American political scientist

Karl J. Fields (born 1958) is a professor of Politics and Government at the University of Puget Sound.

Fields holds a BA from Brigham Young University in political science and an MA and Ph.D. from the University of California, Berkeley also in political science.

Fields specialty is East Asian politics especially in relation to economics. His first book Enterprise and the State in Korea and Taiwan (Cornell University Press, 1995) was about the inter-relations of government and business in East Asian economic growth. He also co-authored the textbook Cases in Comparative Politics along with Patrick O'Neil and Don Share (Norton, 2009).

Fields joined the faculty of the University of Puget Sound in 1990. For a time he served as director of the Asian Studies program at that institution.

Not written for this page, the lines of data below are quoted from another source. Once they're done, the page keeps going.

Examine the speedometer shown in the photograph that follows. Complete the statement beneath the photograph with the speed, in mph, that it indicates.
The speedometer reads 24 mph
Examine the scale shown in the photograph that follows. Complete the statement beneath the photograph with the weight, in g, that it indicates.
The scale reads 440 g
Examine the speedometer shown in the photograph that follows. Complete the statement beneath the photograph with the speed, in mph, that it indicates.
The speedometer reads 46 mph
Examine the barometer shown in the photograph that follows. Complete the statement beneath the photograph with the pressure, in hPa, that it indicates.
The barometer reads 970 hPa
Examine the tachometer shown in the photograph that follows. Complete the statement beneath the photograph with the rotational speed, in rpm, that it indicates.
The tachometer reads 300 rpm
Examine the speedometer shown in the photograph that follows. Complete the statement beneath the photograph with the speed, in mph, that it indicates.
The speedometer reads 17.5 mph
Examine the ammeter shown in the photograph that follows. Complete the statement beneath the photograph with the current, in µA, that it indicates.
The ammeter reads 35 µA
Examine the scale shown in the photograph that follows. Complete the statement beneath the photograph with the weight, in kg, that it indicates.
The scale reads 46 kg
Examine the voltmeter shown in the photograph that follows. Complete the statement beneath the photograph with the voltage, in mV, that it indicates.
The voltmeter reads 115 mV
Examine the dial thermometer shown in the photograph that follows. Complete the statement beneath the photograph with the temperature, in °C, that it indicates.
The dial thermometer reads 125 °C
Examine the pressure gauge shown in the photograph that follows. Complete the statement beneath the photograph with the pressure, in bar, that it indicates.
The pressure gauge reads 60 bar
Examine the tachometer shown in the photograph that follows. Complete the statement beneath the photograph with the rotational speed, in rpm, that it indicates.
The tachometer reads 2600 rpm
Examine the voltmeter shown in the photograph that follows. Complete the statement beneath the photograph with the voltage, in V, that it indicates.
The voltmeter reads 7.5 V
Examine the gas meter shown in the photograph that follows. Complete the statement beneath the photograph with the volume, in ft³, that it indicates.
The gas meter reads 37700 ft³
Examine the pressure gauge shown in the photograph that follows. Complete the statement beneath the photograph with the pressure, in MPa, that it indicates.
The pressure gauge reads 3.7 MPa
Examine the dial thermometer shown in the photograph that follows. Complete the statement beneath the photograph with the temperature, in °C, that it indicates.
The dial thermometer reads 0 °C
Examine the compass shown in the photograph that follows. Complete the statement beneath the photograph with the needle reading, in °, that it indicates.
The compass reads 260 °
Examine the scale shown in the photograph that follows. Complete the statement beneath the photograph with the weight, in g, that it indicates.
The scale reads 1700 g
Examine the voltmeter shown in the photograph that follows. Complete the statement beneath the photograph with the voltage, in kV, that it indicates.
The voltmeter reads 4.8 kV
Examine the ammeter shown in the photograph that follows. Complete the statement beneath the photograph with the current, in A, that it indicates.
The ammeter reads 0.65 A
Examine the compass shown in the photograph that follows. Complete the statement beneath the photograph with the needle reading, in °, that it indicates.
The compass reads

He is currently working on a book on party capitalism.

He was recognized as professor of the year in Washington State by the Carnegie Foundation for the Advancement of Teaching and the Council for Advancement and Support of Education. From 2000 to 2004, he was the director of the University of Puget Sound department of politics and government.

Fields served a mission for the Church of Jesus Christ of Latter-day Saints in Taiwan. He currently serves as a branch president in the Gig Harbor Washington Stake. In January 2021, it was announced that he had been called as Taiwan Taichung mission president. He will begin his service in July 2021.

Karl Fields is married to Melanie Fields and live together with their four children Lauren Fields, Lindsey Fields, Mason Fields, and Spencer Fields.